But take-up of this scheme has so far been patchy. Wolfram Walter, chief executive of German residential battery system maker ASD Sonnenspeicher, estimates only around 5% of his customers purchased storage through the scheme as it is too complicated for most potential beneficiaries to understand.
On the other hand, Markus Hoehner, analyst and co-chair of umbrella body the International Battery and Energy Storage Alliance (IBESA), believes that support schemes can serve a useful function just by raising awareness of the subject.
“If we look at Germany, the introduction of a government support scheme for PV battery systems has drawn attention on the topic from the end-customer side. The importance for market growth is much smaller than the impetus exercised by feed-in tariffs on the solar PV market but we have a lot of lessons learned here as well.
“The support scheme established in Germany is quite complicated to apply for, there is no run on that support scheme and market intermediaries will even tell you that a lot of investors are not taking [up] this support scheme - but they invest nevertheless.”
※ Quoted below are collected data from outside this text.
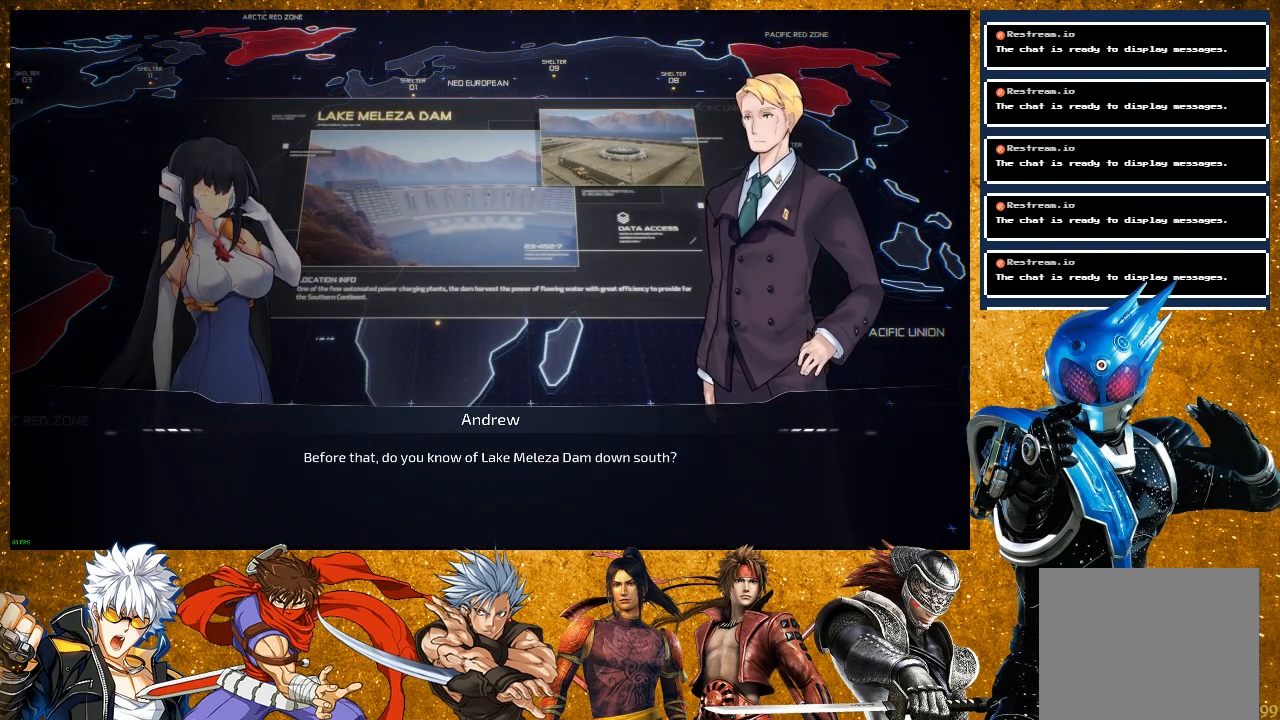
{"buttons": ["CROSS"], "left_stick": "center", "right_stick": "center", "events": [[67, "CROSS", "down"], [167, "CROSS", "up"], [250, "CROSS", "down"], [367, "CROSS", "up"], [450, "CROSS", "down"]]}
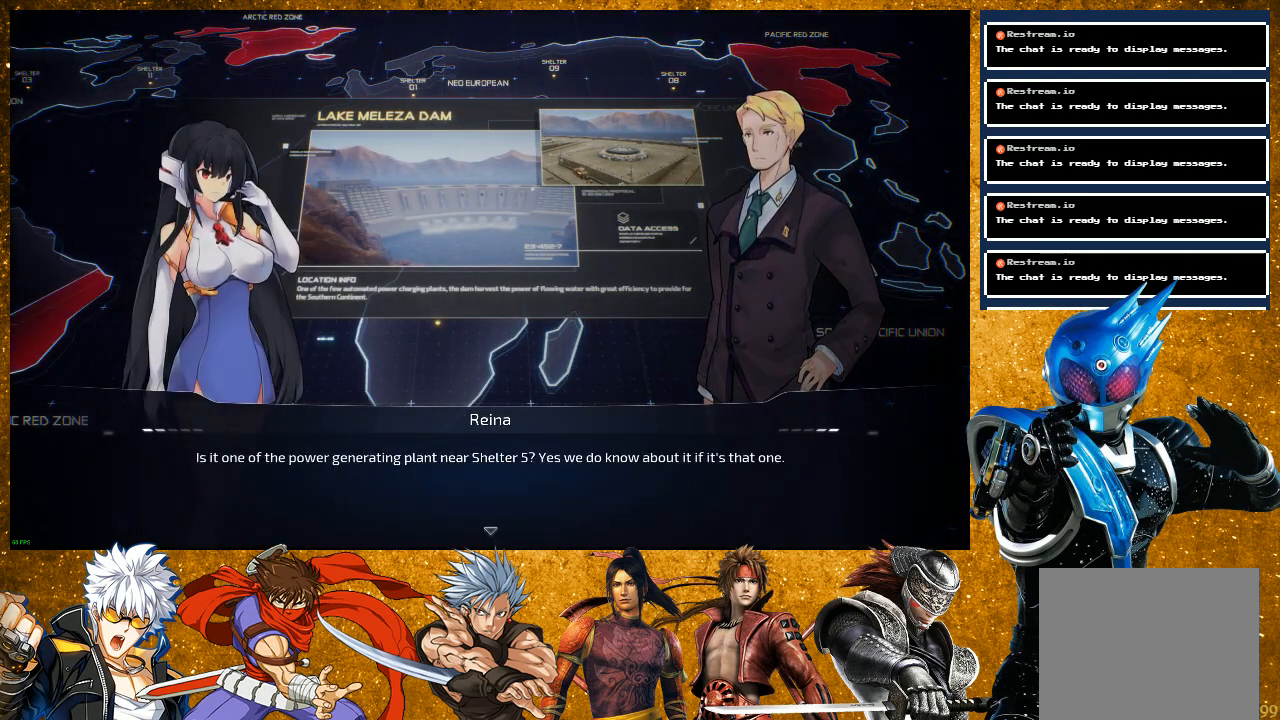
{"buttons": [], "left_stick": "center", "right_stick": "center", "events": [[50, "CROSS", "up"], [150, "CROSS", "down"], [250, "CROSS", "up"], [333, "CROSS", "down"], [433, "CROSS", "up"]]}
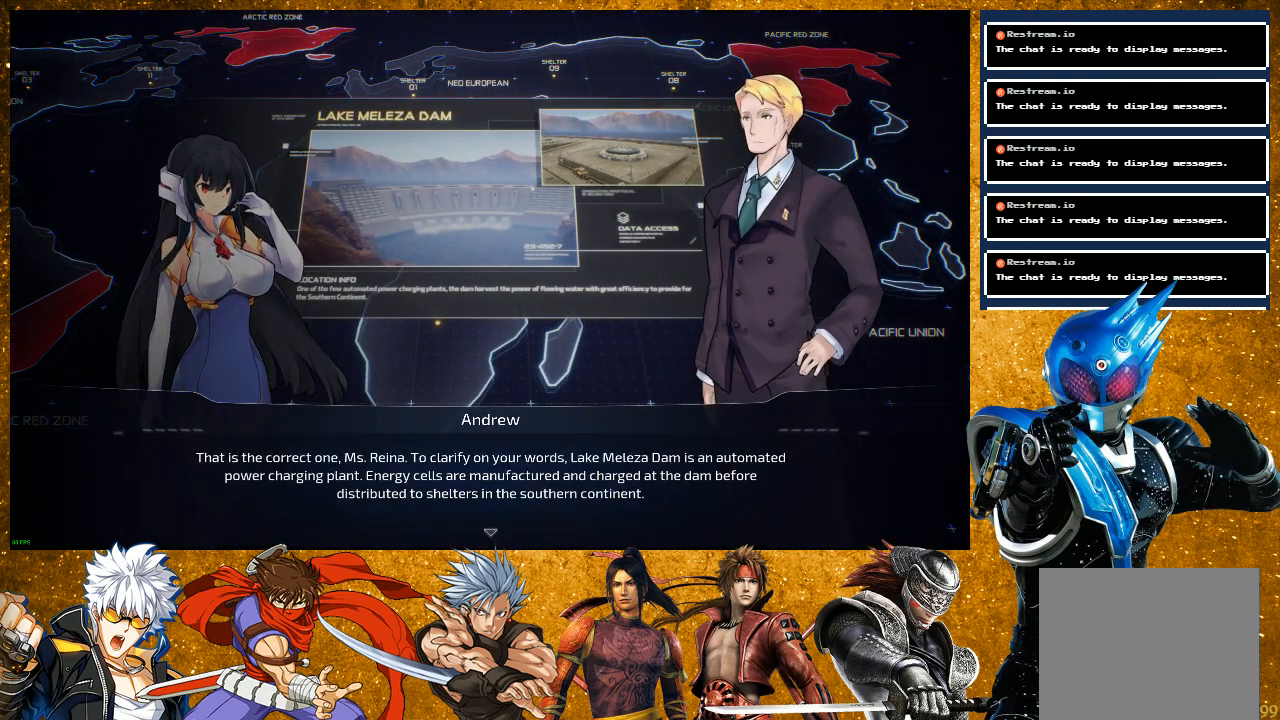
{"buttons": ["CROSS"], "left_stick": "center", "right_stick": "center", "events": [[17, "CROSS", "down"], [133, "CROSS", "up"], [217, "CROSS", "down"], [317, "CROSS", "up"], [400, "CROSS", "down"]]}
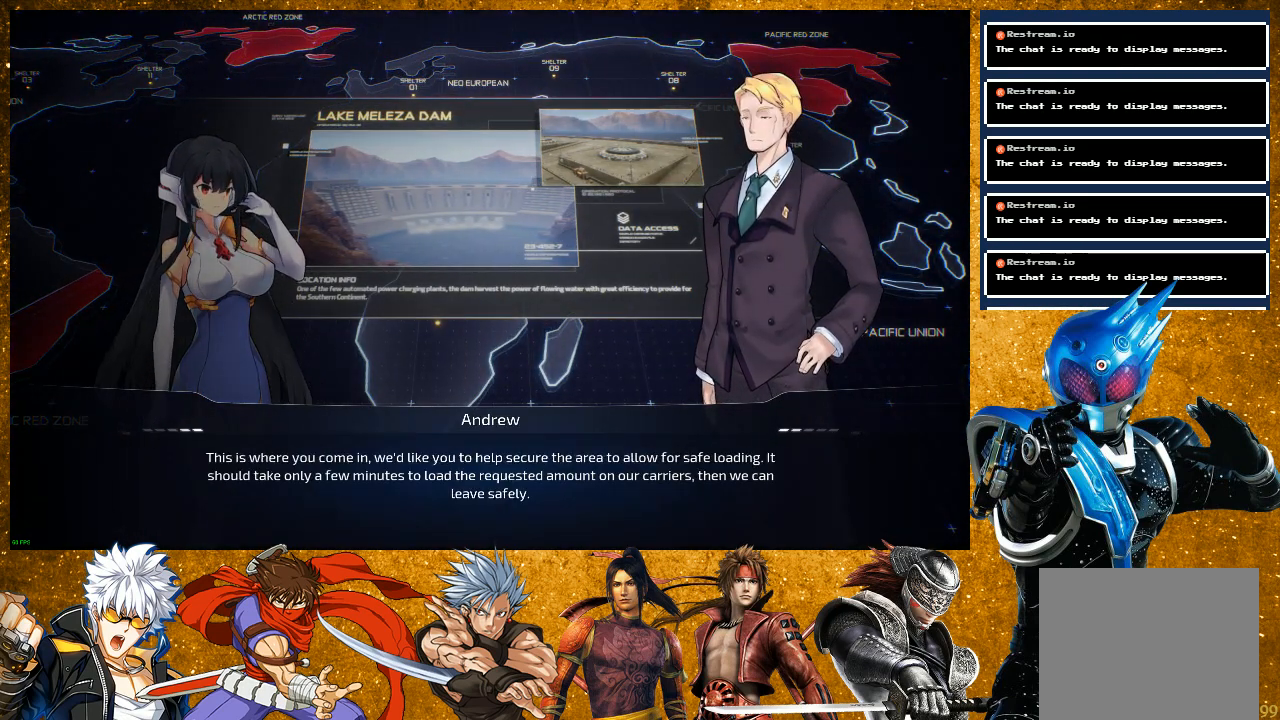
{"buttons": [], "left_stick": "center", "right_stick": "center", "events": [[17, "CROSS", "up"], [100, "CROSS", "down"], [233, "CROSS", "up"], [317, "CROSS", "down"], [433, "CROSS", "up"]]}
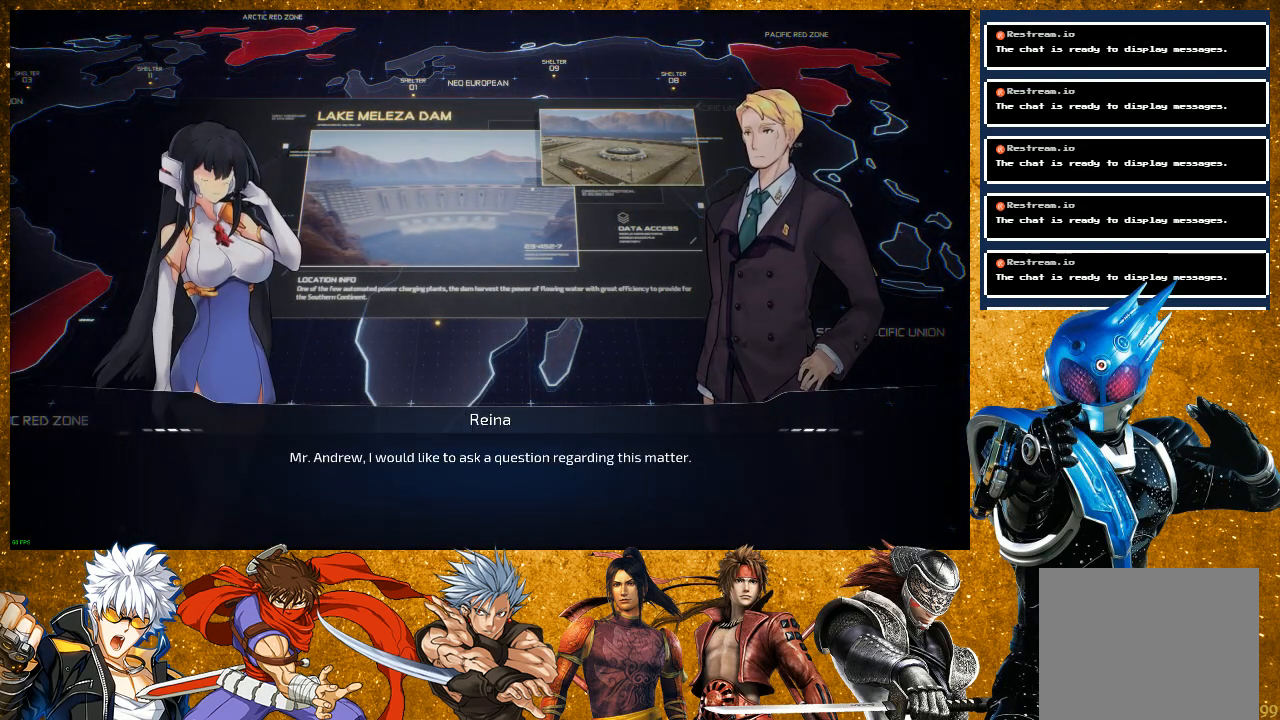
{"buttons": [], "left_stick": "center", "right_stick": "center", "events": [[17, "CROSS", "down"], [117, "CROSS", "up"], [200, "CROSS", "down"], [300, "CROSS", "up"], [383, "CROSS", "down"], [500, "CROSS", "up"]]}
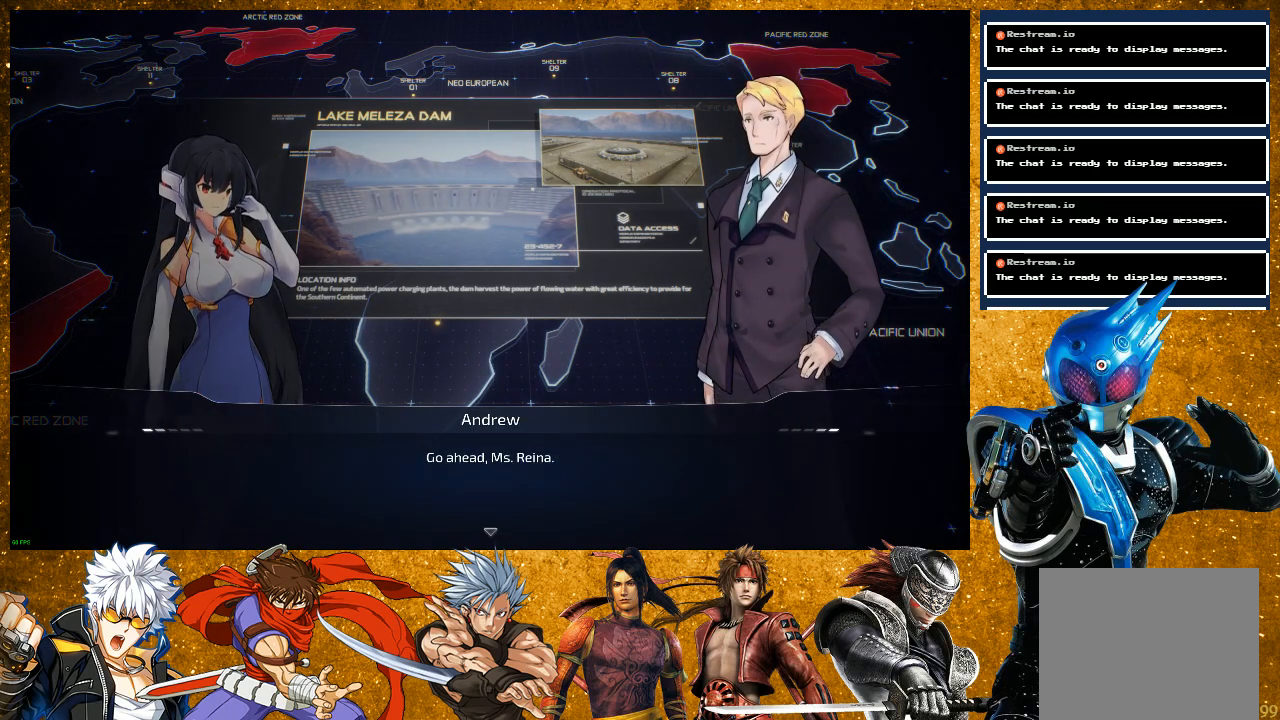
{"buttons": ["CROSS"], "left_stick": "center", "right_stick": "center", "events": [[67, "CROSS", "down"], [183, "CROSS", "up"], [283, "CROSS", "down"], [400, "CROSS", "up"], [483, "CROSS", "down"]]}
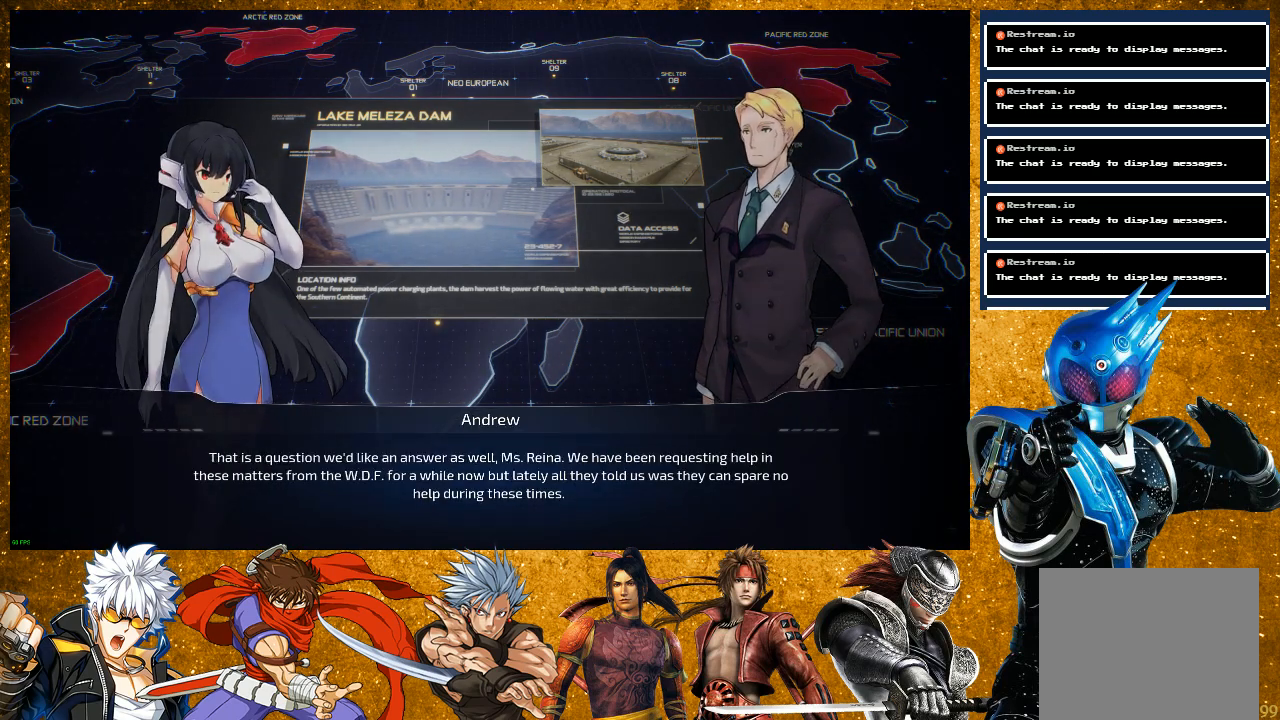
{"buttons": [], "left_stick": "center", "right_stick": "center", "events": [[100, "CROSS", "up"], [183, "CROSS", "down"], [283, "CROSS", "up"], [367, "CROSS", "down"], [467, "CROSS", "up"]]}
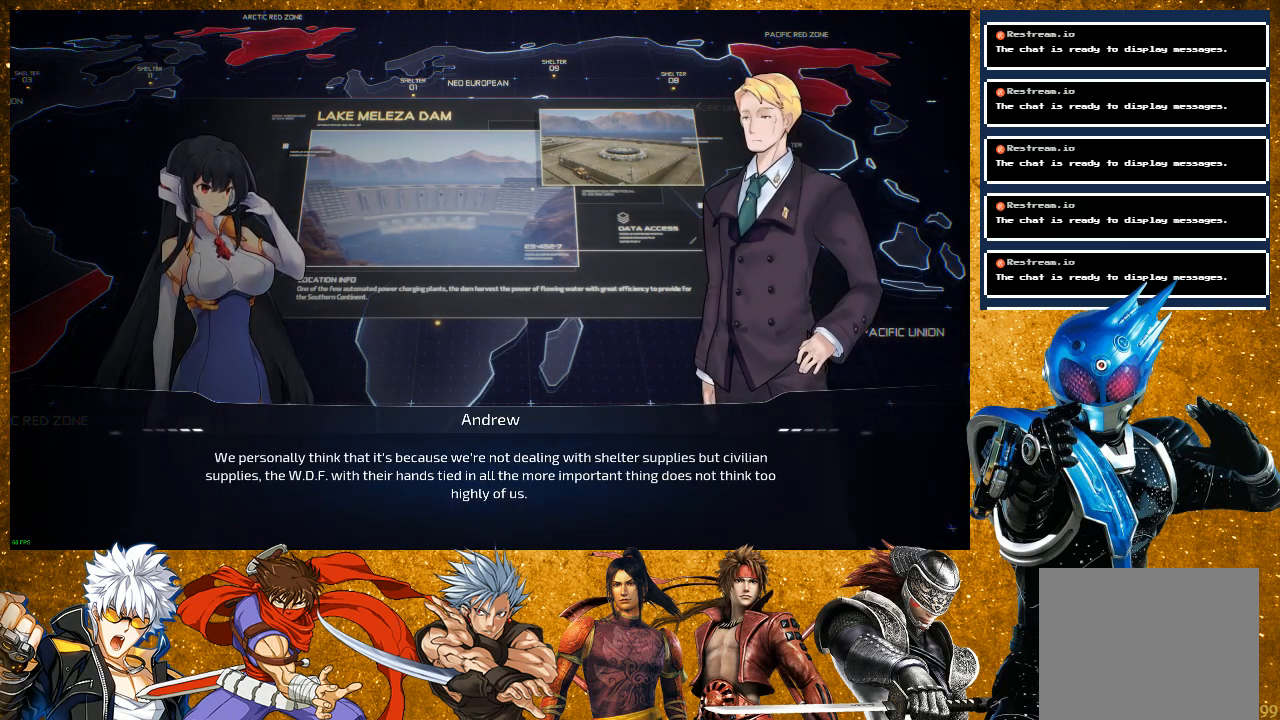
{"buttons": ["CROSS"], "left_stick": "center", "right_stick": "center", "events": [[50, "CROSS", "down"], [167, "CROSS", "up"], [267, "CROSS", "down"], [367, "CROSS", "up"], [450, "CROSS", "down"]]}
Similar subsidies exist for Japanese residential PV system owners purchasing Li-ion storage solutions, while California also offers subsidies for energy storage systems of up to 3MW in size. It remains to be seen how successful these schemes will be and whether such programmes might be introduced in other territories.
At the larger scale, two of the highest profile examples of a binding regulatory framework for energy storage have been launched in California, where a general procurement target is set for utilities, and Puerto Rico, where since 1 January this year developers of large-scale solar are required to install a certain proportion of energy storage at each project.
California's mandate, issued in the summer of 2013, states that utilities must put 1.35GW of storage onto the grid by 2024, of which 200MW must be procured in 2014, which in practice means this year activity will be restricted largely to acquiring projects and paperwork, according to Abigail Ward of IHS.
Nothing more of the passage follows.